Assistant Librarian Wayne Hammond notes that problem is exacerbated by the fact that campus publications tend to devote little coverage to the Library, but that it is in fact “a major art resource in Williamstown.” Volz said he would like to see the trend change: “We welcome students. We want them to come. This is the only major rare book collection–probably anywhere in the world–whose primary purpose is undergraduate instruction.”

Students can examine the Washington Federalist Papers up close during the Library’s upcoming exhibition of its Washington holdings, which will run from December 12 through February 22. The display will feature a number of pieces, including the ledgers of Lawrence Lewis, one of the two chief executors of Washington’s estate, which document the payments made to the doctor who attended Washington in his final days, for the cakes at Washington’s funeral and to buy suitable clothes for Washington’s servant to wear to the burial. Also on view will be a written order of Nathaniel Green from December 19, 1776, which documents Washington’s instruction to his boats to cross the Delaware River.

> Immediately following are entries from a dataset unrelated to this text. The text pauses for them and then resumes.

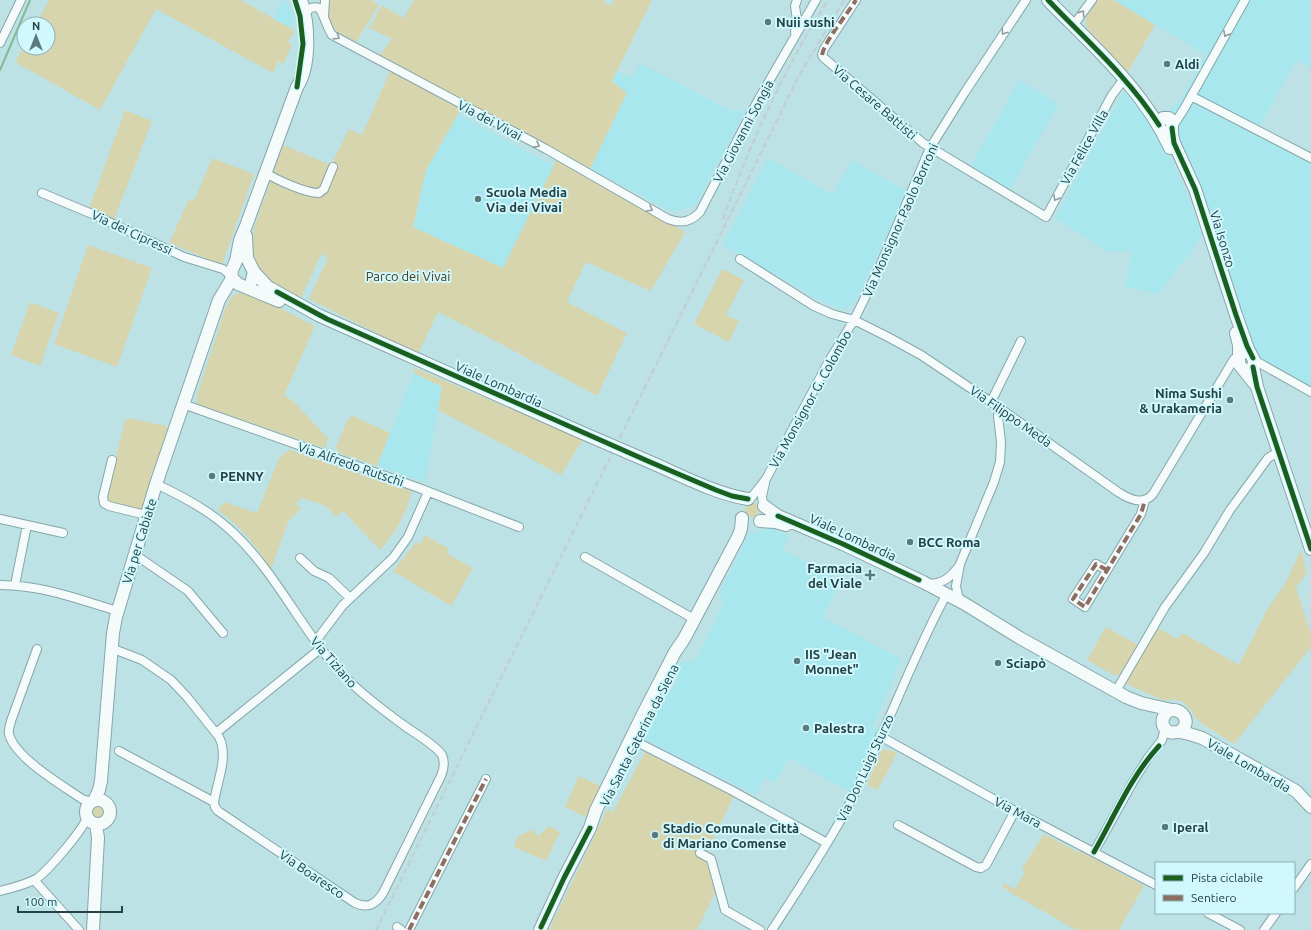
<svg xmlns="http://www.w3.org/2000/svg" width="1311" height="930" viewBox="0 0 1311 930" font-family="Ubuntu,sans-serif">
	<rect width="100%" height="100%" fill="#bce2e6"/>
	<!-- built -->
	<path fill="#a9e7ee" d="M 283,0 L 285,0 L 294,16 L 289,28 L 273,19 Z
		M 1114,0 L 1311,0 L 1311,68 L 1296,60 L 1256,133 L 1311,162 L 1311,203 L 1309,208 L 1311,209 L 1311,388 L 1256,357 L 1179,141 L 1170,108 L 1178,103 L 1206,55 Z
		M 640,63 L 731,111 L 746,110 L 696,204 L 686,209 L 676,211 L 666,209 L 590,168 L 627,93 L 612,81 L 617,71 L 632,78 Z
		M 1019,80 L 1059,104 L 1010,189 L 971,166 Z
		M 1124,91 L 1144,114 L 1165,147 L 1186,192 L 1202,235 L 1189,255 L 1171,276 L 1159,294 L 1125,287 L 1132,252 L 1106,251 L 1055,218 Z
		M 458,114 L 554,166 L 503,268 L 413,228 L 426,170 Z
		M 768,158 L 833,195 L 852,160 L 907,191 L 865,283 L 852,305 L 846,309 L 839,308 L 817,299 L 742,255 L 722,246 Z
		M 414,373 L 442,387 L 425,482 L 377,466 Z
		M 770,528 L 789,536 L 782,549 L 841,582 L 823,617 L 901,659 L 873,727 L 878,730 L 850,792 L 789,758 L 775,783 L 765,777 L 756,795 L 644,739 L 667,691 L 672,690 L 678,680 L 676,673 L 681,662 L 690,662 L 695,660 L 724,602 L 719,593 L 749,534 Z"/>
	<!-- green -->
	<path fill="#d7d5ae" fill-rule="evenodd" d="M 49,0 L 241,0 L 295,31 L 288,41 L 292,45 L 283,64 L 278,61 L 273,73 L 156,9 L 100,110 L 15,62 L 24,46 L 24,48 L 48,48 L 48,24 L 36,24 Z
		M 327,0 L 373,0 L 373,1 L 379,5 L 356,42 L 335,30 L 327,20 Z
		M 414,0 L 605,0 L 604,2 L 610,6 L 614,0 L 652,0 L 612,81 L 627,93 L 588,173 L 617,194 L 685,232 L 651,291 L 586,262 L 567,302 L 627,333 L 597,396 L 501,344 L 438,312 L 418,354 L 309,299 L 328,258 L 321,254 L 301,298 C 286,291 271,285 261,271 C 243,247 258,216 267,192 C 272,176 277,161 283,145 L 331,165 L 349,129 L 362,135 L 391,69 L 377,59 L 392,39 L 369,28 L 382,5 L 404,18 ZM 463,106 L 558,157 L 503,268 L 413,227 L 426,170 Z
		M 1097,0 L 1114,0 L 1155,25 L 1128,72 L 1088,29 C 1082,17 1090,10 1097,0 Z
		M 125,110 L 152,121 L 114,220 L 89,209 Z
		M 212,158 L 254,174 L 222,265 L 169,243 L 189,199 L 194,201 Z
		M 88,245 L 152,268 L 117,367 L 54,344 Z
		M 722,269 L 744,280 L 726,315 L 739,321 L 729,342 L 694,324 Z
		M 242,292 L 250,293 L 315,326 L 284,396 L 292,400 L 328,438 L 325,448 L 201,406 L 197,404 L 196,398 L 226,306 L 232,296 Z
		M 30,302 L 59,313 L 40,366 L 11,355 Z
		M 415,368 L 583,440 L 561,475 L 438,410 L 442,387 L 414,373 Z
		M 353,416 L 390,433 L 377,466 L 339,453 L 336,447 L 348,419 Z
		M 128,418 L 167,426 L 168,428 L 142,510 L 108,503 L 106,499 L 125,420 Z
		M 290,450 L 412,491 C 404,517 398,530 380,550 L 343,511 L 336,517 L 326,506 L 302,498 L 296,504 L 301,509 L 289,520 L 271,569 C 255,544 242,528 218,510 L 224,502 L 257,513 L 280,456 Z
		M745 510a7 7 0 1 1 14 0a7 7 0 1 1-14 0Z
		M 425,535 L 449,549 L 446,553 L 473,568 L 451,606 L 393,571 L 416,542 L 420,544 Z
		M 1301,550 L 1307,572 L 1296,588 L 1311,634 L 1311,647 L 1234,744 L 1201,723 L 1195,717 L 1190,709 L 1183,702 L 1176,700 L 1163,700 L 1128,685 L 1126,679 L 1158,628 L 1178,639 L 1183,633 L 1239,665 L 1267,610 L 1285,584 Z
		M 1106,627 L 1138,645 L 1119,675 L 1113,675 L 1087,660 Z
		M 882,749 L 897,752 L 888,771 L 877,790 L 867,785 Z
		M 645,752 L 734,796 L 704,857 L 717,889 L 697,930 L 549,930 L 607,810 L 613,812 Z
		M 579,776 L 605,788 L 590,819 L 565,807 Z
		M92 812a7 7 0 1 1 14 0a7 7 0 1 1-14 0Z
		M 549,826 L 560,832 L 546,861 L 514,847 L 518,836 L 532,830 L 539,836 Z
		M 1044,834 L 1078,852 L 1081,851 L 1144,886 L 1119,930 L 1076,930 L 1011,893 L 1002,886 L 1003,883 L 1015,889 L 1025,872 L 1022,868 Z"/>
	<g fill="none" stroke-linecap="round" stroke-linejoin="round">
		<!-- stream -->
		<path stroke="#84ba93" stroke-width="2" d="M 0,70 L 30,0"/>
		<defs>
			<path id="street" d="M 856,0 L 824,49 L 822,55 L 824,58 L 923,143 L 1046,217 L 1112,95 L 1124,79
				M 305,15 C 308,8 312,6 319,8 C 325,16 326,26 332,35 L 546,149 L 668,219 C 681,224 691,222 700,212 L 756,104 L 816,0
				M 324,17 L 325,0
				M 1073,26 L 1092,0
				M 795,32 L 797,20 L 795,6 L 797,0
				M 0,43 L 21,0
				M 1191,96 L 1311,158
				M 1173,126 L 1184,109 L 1245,0
				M 266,173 C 277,180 305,193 319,193 L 324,189 L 333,167
				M 42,193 L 92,214 L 184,257 L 223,269 L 229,274 L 232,278
				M 740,259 L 814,306 L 832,314 L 854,320 L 888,337 L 921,355 L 991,402 L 1118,492 C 1129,499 1143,506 1153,494 L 1234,359 L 1237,357 L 1242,356
				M 1254,360 L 1311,392
				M 991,402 L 1021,341
				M 183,404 L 419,488 L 519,527
				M 112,460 L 103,497 L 104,503 L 109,506 L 146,515
				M 751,498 L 766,479 L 829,361 L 854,320 L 877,273 L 930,148 L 965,92 L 1026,0
				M 763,504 L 762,496 L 765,483
				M 0,519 L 63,533
				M 134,554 L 188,591 L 223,633
				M 585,557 L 694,619
				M 300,558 L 314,571 L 329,578 L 350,598
				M 1107,570 L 1096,564 L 1073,599 L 1085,607 L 1141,514 L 1145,500
				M 927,584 C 943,584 950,578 959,566
				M 0,585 C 41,585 79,599 117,611
				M 15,585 L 27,525
				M 961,602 L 958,595 L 956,586 L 960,564 L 994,482 L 1000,462 L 1001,442 L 998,416 L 1000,408
				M 315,642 L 343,605 L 393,558 L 408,537 L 428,492
				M 111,648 L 142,660 L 171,680 L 187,697 L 219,737 C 229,757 217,781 214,802 L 215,807 L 218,811 L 355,903 C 368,909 376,904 383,893 L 441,776 C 444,769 445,762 442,755 C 437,746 411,731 402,724 C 383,710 364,696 348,680 C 302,634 277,571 228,528 C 207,509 182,496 156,484
				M 37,649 L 11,721 C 10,726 8,729 9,734 C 15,758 62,785 82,799 L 92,802
				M 1116,691 L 1165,607 L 1204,553 L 1230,510 L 1268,458 L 1278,452
				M 216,733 L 320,649
				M 880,736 L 1015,811 L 1156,885
				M 635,741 L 731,790 L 827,843
				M 119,751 L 214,802
				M 898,825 L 976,867 L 981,868 L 986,865 L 1015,811
				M 1094,852 L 1134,780 L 1148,758 L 1162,740 L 1165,728
				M 700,853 L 711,859 L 725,910 L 760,930
				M 34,880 L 79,930
				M 1294,888 L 1311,864
				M 0,891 C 12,888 25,885 36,879 C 47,872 84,829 87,817
				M 1208,913 L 1240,930
				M 397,927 L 401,930
				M 409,930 L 486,779
				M 772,930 C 799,888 827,847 850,803 C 884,736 909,665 944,599
				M 1264,930 L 1276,913"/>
			<path id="secondary" d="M 1048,0 C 1092,45 1144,90 1170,148
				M 1159,125 L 1160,121 L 1163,118 L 1169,118 L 1172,121 L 1172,135 L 1174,143 L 1195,189 L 1236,315 L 1248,349 L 1254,360 L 1253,367 L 1257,387 L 1311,549
				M 246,236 L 247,258 L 254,272 L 252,280
				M 254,272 L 268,287 L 318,315 L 578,431
				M 232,278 L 238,284 L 279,301
				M 1236,333 L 1239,345 L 1239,364 L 1254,383
				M 650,462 C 680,475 716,494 748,499
				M 764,506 L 778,516 L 843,544 L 923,582 L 965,604 L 1020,638 L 1056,658 L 1126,697 L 1141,703 L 1172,710
				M 760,521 L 775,522 L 786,525
				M 1178,732 C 1198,722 1174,699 1164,716 C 1163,718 1162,722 1163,725 C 1164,728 1166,730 1169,732 C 1172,733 1175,732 1178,732 C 1186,732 1195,736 1202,738 L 1296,791 L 1311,807
				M86 812a12 12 0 1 1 24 0a12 12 0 1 1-24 0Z
				M 94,801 L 99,790 L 101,781 L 113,633 L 116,617 L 156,484 L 219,300 L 231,280 L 232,270 L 236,261 L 240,240 L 246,226 L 297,87 C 311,66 309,23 301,0
				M 93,930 L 98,838 L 96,824
				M 540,930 L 564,878 L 590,828 L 596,810 L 641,718 L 675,652 L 684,639 L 738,537 L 741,529 L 742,518"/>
		</defs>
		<!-- street casing -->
		<use href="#street" stroke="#87a6a9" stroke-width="10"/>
		<!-- secondary casing -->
		<use href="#secondary" stroke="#87a6a9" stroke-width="14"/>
		<!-- street -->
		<use href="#street" stroke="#f5fbfb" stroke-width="8"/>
		<!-- secondary -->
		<use href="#secondary" stroke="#f5fbfb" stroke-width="12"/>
		<!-- rail -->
		<path stroke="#c2cdce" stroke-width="2" stroke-dasharray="6 3" stroke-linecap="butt" d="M 723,219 C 750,143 784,69 828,0
			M 376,930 L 799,76 L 844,0"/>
		<defs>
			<path id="secondary-bridge" d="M 578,431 L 650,462"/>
		</defs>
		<!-- secondary-bridge casing -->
		<use href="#secondary-bridge" stroke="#87a6a9" stroke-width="14" stroke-linecap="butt"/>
		<!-- secondary-bridge -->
		<use href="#secondary-bridge" stroke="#f5fbfb" stroke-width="12"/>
		<!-- quiet -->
		<path stroke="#8d6e63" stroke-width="4" stroke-dasharray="8 4" stroke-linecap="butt" d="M 822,55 C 824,42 848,13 856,0
			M 1107,570 L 1096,564 L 1073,599 L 1085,607 L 1141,514 L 1145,500
			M 409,930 L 486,779"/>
		<defs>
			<path id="cycleway" d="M 295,0 L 300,16 L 303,44 L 297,87
				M 1048,0 C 1086,40 1129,78 1159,125
				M 1172,128 L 1174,143 L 1195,189 L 1236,315 L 1247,346 L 1253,358
				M 277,292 L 327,319 L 650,462 L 716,490 L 732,496 L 748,499
				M 1253,367 L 1257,387 L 1311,549
				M 778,516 L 843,544 L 919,580
				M 1094,852 C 1114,817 1131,776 1159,746
				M 541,927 L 564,878 L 590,828"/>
		</defs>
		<!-- cycleway casing -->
		<use href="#cycleway" stroke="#d0f8fd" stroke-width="8"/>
		<!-- cycleway -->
		<use href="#cycleway" stroke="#1b5e20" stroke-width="5"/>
	</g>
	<!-- one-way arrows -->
	<defs><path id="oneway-chevron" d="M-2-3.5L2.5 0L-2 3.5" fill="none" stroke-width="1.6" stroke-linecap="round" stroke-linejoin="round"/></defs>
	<g stroke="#8d9ea0">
		<use href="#oneway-chevron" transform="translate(1082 13) rotate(-55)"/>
		<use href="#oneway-chevron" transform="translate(1004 32) rotate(124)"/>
		<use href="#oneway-chevron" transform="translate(1226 34) rotate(119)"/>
		<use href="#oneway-chevron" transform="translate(337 37) rotate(32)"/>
		<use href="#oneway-chevron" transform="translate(537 145) rotate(28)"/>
		<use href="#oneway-chevron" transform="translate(1056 198) rotate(119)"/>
		<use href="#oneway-chevron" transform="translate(650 209) rotate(31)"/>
	</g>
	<!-- markers -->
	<g fill="#5a797d" stroke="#d0f8fd" stroke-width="1.5">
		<circle cx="768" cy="22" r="4"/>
		<circle cx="1167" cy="64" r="4"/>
		<circle cx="478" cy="199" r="4"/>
		<circle cx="1230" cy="400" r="4"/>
		<circle cx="212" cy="476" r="4"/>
		<circle cx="910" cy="542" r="4"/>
		<path d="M868 569h4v4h4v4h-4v4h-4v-4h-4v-4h4z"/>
		<circle cx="797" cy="661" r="4"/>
		<circle cx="998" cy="663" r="4"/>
		<circle cx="806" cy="728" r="4"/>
		<circle cx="1165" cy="827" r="4"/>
		<circle cx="655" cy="835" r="4"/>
	</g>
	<g text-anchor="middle" stroke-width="4" stroke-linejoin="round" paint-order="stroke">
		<!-- poi labels -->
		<g font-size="13" font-weight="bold" fill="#254145" stroke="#d0f8fd" text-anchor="start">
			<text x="776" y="27">Nuii sushi</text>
			<text x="1175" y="69">Aldi</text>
			<text x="486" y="197">Scuola Media<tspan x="486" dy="15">Via dei Vivai</tspan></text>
			<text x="1222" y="398" text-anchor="end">Nima Sushi<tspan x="1222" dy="15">&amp; Urakameria</tspan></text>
			<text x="220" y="481">PENNY</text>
			<text x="918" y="547">BCC Roma</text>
			<text x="862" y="573" text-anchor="end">Farmacia<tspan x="862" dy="15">del Viale</tspan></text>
			<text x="805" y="659">IIS "Jean<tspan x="805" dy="15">Monnet"</tspan></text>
			<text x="1006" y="668">Sciapò</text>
			<text x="814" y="733">Palestra</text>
			<text x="1173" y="832">Iperal</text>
			<text x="663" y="833">Stadio Comunale Città<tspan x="663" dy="15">di Mariano Comense</tspan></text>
		</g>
		<!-- street labels -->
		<g font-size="13" fill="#254145" stroke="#d0f8fd">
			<text transform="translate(875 102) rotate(41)" y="5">Via Cesare Battisti</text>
			<text transform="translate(490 120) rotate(28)" y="5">Via dei Vivai</text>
			<text transform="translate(743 131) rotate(-62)" y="5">Via Giovanni Songia</text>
			<text transform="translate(1084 147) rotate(-61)" y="5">Via Felice Villa</text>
			<text transform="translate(900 220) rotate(-66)" y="5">Via Monsignor Paolo Borroni</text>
			<text transform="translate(132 232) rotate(25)" y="5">Via dei Cipressi</text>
			<text transform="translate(1223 239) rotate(73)" y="5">Via Isonzo</text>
			<text transform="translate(499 384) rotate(24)" y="5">Viale Lombardia</text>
			<text transform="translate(810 399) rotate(-61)" y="5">Via Monsignor G. Colombo</text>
			<text transform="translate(1011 416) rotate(35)" y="5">Via Filippo Meda</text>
			<text transform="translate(351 464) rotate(19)" y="5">Via Alfredo Rutschi</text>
			<text transform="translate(853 537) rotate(25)" y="5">Viale Lombardia</text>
			<text transform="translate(139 541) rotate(-73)" y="5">Via per Cabiate</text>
			<text transform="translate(334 662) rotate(49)" y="5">Via Tiziano</text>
			<text transform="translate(639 735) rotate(-63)" y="5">Via Santa Caterina da Siena</text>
			<text transform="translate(1249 765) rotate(30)" y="5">Viale Lombardia</text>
			<text transform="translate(865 768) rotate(-65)" y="5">Via Don Luigi Sturzo</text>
			<text transform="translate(1018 812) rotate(28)" y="5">Via Mara</text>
			<text transform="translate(312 874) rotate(34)" y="5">Via Boaresco</text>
		</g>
		<!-- park labels -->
		<g font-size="13" fill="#4b3c1a" stroke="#d0f8fd">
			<text x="408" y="281">Parco dei Vivai</text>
		</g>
	</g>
	<!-- legend -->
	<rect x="1155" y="862" width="140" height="52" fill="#d0f8fd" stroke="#8cafb3"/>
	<rect x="1163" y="875" width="20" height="6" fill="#1b5e20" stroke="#8cafb3"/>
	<text x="1191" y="882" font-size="12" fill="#254145">Pista ciclabile</text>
	<rect x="1163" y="895" width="20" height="6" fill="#8d6e63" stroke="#8cafb3"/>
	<text x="1191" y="902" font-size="12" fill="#254145">Sentiero</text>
	<!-- north arrow -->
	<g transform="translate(36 36)"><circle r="19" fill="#d0f8fd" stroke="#8cafb3"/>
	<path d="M0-3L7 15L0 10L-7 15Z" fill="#5a797d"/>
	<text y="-6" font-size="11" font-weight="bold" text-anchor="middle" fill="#254145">N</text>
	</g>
	<!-- scale -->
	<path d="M18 906v6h104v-6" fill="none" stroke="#254145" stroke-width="2"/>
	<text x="24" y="906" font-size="12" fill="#254145" stroke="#d0f8fd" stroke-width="3" paint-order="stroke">100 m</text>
</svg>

The Washington exhibit comes on the heels of a recently concluded display of the works of illustrator Pauline Baynes, best known for drawing the original pictures for C.S. Lewis’ Chronicles of Narnia. The exhibit, which included 50 children’s books illustrated by Baynes, was the Library’s contribution to “Words are Wonderful,” a celebration of children’s literature in Williamstown.

The Library is open to students five days a week, from 10 a.m. to 12 p.m. and 1 p.m. to 5 p.m. Since only ten percent of the Library’s holdings is catalogued on FRANCIS, Volz advises that students should begin a search for a rare book by first tapping into his and Hammond’s collective knowledge.

“Give us a try,” he said. “It’s amazing how often we can come up with something.”